# Math Help - Cauchy Sequence

1. ## Cauchy Sequence

Problem Statement:
Suppose that { $p_n$} is a Cauchy sequence and that there is a subsquence { $p_{n_i}$} and a number $p$ such that $p_{n_i} \rightarrow p$. Show that the full sequence converges, too; that is $p_n \rightarrow p$.

My Solution:
It will suffice to prove that { $p_n$} converges to $p$ if and only if every subsequence of { $p_n$} converges to $p$.
( $\Rightarrow$)Suppose $p_n \rightarrow p$. Consider { $p_{n_i}$} $\subseteq$ { $p_n$}.
Let $\varepsilon > 0$. For some $n \geq N$, $d(p_n,p) < \varepsilon$. Then if $i \geq N, n_i \geq i \geq N$. so $d(p_{n_i},p) < \varepsilon$.
( $\Leftarrow$){ $p_n$} is a subset of itself, so $p_n \rightarrow p$.

2. it should look more like this

given $\epsilon>0$, integers $n,m$ and $N$ we have
$\|p_n-p_m\|<\epsilon$ whenever $n,m\geq N$

we know that $\|p_{n_i}\|$ converges to $p$ and convergent sequences are also Cauchy sequences, so we have the inequality
$\|p_{n_r}-p_{n_s}\|<\frac{\epsilon}{2}$ whenever $r,s\geq N$

then play around with the inequality, you should find the desired result

3. Is this solved then?

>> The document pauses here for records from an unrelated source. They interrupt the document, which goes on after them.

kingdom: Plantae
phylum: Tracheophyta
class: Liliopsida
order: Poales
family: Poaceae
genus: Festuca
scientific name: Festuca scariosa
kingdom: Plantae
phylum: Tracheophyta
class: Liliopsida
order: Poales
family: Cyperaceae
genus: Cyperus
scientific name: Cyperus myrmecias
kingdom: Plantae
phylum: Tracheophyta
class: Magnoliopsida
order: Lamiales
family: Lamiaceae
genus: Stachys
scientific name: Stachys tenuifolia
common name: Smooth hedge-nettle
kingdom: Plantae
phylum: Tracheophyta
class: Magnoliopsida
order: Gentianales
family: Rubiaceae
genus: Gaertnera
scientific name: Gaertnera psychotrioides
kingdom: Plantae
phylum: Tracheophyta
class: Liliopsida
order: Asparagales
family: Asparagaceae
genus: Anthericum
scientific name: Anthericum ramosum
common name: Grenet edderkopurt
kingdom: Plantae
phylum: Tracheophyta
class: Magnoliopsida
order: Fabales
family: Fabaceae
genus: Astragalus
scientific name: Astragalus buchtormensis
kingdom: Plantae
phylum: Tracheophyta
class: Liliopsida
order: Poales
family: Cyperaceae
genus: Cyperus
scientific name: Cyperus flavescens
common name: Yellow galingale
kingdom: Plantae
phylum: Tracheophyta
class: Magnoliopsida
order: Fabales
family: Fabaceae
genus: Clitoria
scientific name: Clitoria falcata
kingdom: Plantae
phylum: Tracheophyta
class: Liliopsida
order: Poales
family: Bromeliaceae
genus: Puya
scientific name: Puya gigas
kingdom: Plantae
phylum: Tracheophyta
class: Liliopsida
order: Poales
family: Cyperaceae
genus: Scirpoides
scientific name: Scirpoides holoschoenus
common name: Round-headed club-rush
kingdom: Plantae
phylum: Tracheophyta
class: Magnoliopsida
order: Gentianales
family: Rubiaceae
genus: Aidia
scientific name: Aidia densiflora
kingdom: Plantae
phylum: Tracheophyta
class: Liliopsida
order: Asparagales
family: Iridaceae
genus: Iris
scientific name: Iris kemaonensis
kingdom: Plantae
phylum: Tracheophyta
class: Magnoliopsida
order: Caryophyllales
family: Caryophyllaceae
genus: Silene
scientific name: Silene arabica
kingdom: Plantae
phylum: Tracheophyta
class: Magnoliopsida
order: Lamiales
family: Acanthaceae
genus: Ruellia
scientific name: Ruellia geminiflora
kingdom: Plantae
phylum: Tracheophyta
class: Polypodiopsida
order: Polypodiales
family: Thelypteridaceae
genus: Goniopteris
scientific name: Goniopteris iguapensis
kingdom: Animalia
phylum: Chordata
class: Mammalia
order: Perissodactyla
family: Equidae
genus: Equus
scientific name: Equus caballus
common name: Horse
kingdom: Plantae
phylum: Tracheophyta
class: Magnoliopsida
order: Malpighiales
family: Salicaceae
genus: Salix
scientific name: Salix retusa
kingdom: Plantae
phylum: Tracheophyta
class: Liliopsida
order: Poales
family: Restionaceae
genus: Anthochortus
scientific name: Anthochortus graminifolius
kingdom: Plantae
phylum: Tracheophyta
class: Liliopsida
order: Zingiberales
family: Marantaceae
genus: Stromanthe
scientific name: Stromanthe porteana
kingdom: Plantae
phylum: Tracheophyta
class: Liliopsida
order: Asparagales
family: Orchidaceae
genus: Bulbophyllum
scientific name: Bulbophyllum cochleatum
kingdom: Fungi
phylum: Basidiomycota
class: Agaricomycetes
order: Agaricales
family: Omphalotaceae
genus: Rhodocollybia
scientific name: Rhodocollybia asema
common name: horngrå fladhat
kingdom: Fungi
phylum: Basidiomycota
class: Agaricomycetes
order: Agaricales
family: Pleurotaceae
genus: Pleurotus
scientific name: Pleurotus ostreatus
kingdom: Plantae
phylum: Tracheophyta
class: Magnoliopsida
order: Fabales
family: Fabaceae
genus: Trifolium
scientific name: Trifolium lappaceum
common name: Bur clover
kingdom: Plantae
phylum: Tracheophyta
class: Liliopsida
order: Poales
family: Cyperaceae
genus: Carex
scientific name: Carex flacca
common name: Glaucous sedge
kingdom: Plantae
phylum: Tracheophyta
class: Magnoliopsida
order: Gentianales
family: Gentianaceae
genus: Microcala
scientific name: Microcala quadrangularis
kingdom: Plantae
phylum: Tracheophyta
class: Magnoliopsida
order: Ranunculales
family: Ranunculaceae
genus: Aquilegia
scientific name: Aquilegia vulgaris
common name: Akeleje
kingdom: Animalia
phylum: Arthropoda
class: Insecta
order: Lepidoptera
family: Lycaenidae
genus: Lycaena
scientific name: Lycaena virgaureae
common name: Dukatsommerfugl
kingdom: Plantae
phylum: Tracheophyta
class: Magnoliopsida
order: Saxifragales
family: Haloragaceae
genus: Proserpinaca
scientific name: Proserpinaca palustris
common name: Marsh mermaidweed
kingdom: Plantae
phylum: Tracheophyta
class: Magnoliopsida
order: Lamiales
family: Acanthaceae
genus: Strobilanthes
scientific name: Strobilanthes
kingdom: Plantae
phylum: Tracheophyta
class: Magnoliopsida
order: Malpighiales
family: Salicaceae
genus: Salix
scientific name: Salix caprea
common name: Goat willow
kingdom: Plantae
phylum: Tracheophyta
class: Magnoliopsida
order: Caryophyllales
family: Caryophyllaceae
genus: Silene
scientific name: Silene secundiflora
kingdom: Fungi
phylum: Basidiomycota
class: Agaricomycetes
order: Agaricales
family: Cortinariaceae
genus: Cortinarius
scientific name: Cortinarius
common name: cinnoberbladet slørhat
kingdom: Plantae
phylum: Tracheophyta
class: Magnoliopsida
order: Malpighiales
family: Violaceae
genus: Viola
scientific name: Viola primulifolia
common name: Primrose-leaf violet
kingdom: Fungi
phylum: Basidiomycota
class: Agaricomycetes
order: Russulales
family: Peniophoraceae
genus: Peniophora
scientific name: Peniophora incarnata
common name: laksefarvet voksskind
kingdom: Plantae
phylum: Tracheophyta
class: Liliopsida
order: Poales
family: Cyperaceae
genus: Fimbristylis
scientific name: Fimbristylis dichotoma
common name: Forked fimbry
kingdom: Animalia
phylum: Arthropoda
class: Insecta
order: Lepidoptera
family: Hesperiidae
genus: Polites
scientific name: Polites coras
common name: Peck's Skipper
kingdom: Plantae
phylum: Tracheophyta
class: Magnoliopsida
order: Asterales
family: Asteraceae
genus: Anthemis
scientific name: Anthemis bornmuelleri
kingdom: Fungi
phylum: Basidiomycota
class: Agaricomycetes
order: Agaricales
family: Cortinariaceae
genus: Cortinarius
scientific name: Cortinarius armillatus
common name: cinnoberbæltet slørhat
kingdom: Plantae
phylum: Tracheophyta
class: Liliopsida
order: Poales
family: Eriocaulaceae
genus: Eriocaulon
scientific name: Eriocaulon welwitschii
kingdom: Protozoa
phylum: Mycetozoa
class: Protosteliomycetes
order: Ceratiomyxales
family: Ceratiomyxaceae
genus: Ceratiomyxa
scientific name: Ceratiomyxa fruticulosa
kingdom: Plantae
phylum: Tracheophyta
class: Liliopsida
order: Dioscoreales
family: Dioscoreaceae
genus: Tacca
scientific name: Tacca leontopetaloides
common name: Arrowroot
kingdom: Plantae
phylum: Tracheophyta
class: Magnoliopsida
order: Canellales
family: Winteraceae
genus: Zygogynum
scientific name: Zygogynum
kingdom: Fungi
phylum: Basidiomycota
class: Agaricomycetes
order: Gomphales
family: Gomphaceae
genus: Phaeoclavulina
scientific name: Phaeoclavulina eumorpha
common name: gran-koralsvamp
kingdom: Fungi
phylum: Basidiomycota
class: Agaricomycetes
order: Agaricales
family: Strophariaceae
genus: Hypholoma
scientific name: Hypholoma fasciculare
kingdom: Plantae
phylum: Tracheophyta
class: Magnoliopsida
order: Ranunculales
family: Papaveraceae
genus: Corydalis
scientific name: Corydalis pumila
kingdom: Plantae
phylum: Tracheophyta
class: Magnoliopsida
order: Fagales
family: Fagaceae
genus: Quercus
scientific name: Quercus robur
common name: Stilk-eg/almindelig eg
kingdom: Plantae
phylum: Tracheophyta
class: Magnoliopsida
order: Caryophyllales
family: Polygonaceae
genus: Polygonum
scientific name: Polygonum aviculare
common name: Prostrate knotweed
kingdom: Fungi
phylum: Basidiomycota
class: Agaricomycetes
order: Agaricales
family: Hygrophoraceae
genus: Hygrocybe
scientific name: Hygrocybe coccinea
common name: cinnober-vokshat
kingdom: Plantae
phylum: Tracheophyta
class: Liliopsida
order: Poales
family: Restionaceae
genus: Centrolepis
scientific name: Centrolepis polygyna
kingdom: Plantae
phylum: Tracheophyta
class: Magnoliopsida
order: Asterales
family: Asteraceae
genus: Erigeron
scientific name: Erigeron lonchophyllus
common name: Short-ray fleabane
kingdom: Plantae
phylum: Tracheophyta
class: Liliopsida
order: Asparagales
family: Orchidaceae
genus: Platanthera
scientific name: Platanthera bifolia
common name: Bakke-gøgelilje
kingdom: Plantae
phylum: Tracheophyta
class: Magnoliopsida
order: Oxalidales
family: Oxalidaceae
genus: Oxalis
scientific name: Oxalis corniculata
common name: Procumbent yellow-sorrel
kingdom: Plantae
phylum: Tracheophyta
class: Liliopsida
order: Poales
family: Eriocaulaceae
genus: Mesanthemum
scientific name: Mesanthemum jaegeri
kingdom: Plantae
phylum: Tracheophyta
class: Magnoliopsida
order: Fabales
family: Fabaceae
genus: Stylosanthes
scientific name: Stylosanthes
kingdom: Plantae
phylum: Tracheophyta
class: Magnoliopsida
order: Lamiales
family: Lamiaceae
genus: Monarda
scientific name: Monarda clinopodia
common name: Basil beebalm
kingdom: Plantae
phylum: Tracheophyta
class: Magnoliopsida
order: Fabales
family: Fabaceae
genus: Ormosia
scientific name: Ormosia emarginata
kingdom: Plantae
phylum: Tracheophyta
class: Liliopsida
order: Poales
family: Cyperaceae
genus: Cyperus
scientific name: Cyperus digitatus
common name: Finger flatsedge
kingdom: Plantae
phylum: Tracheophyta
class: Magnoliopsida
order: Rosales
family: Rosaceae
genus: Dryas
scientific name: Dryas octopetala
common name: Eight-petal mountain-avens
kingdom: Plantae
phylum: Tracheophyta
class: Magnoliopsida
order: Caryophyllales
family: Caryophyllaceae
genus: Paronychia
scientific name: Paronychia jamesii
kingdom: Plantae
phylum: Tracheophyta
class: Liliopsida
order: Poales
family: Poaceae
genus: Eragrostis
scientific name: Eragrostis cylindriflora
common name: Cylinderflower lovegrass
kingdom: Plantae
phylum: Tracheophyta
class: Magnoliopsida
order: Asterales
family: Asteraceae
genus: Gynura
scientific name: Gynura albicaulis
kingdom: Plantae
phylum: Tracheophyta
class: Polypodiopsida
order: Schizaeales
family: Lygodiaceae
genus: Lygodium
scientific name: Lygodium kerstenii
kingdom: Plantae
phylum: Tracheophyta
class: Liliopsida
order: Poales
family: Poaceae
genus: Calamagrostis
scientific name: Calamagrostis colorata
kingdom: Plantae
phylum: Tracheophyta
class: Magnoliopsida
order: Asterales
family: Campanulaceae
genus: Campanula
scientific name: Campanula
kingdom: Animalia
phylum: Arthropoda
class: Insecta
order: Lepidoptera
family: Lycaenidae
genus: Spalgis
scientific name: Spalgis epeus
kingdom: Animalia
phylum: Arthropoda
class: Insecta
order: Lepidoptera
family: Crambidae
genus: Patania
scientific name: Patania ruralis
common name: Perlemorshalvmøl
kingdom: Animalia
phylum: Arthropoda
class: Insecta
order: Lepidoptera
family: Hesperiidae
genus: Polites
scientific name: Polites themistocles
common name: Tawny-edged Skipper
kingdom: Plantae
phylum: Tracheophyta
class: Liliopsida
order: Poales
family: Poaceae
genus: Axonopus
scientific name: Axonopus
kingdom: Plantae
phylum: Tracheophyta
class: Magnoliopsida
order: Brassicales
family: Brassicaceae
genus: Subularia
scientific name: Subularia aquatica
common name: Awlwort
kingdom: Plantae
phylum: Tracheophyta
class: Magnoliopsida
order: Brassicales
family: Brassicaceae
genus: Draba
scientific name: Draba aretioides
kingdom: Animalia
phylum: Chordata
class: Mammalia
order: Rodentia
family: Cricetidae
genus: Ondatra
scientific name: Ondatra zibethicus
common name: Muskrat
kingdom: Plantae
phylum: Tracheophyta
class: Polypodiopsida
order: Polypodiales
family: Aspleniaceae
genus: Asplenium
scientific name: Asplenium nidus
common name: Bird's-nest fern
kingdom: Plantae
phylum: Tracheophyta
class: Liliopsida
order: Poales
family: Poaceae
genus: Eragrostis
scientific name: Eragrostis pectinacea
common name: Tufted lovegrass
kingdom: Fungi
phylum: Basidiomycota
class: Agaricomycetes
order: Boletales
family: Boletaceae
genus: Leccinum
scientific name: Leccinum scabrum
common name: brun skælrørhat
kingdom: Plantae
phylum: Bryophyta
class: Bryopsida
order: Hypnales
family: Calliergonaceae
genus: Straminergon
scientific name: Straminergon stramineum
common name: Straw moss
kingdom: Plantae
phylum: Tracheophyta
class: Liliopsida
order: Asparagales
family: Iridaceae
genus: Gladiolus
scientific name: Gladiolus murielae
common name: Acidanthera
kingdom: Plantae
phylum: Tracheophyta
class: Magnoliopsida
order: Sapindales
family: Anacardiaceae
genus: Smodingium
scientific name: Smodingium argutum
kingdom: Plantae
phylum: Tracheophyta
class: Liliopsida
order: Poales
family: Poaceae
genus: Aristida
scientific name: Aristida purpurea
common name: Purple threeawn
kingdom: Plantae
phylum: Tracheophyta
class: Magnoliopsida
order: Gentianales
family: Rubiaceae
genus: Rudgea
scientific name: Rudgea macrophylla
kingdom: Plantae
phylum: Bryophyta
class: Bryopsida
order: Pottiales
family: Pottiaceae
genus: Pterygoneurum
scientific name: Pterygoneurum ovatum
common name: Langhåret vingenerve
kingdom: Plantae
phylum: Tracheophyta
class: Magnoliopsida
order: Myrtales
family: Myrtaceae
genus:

I realize I made the mistake of thinking that showing my iff statement is true proves the whole thing. But it's only ONE subsequence, not all of them...

4. OK, sorry. Looking at this again, I do not understand. I apologize, the sequences are particularly confusing to me.
I understand why $|p_n-p_m| < \varepsilon$ but i don't see why $|p_{n_r}-p_{n_s}| < \frac{\varepsilon}{2}$.
I always have trouble seeing these things, but i don't see why i can't just take $|p_{n_r}-p_{n_s}| < \varepsilon$ for all $\varepsilon > 0$ as $p_{n_i} \rightarrow p$ and since $p_{n_s},p_{n_r} \in$ { $p_n$}, then $p_n$ must converge to $p$ as well.

5. Originally Posted by DontKnoMaff
i don't see why $|p_{n_r}-p_{n_s}| < \frac{\varepsilon}{2}$.
That's just the definition of Cauchy sequence (and all convergent seq. are Cauchy), although I think the one that works is $|p-p_{n_k}|<\varepsilon/2$. Now think triangle inequality applied to $|p-p_n|$ with those bounds.

6. ok i think i get it. Could someone check me to make sure though?

Take $\varepsilon > 0$. take $N$ s.t. $n_k,n > N$ implies that $d(p_{n_k},p),d(p_n,p_{n_k}) < \frac{\varepsilon}{2}$. Hence $d(p_n,p) \leq d(p_{n_k},p)+d(p_{n_k},p_n) \leq \varepsilon$ Thus { $p_n$} converges to p.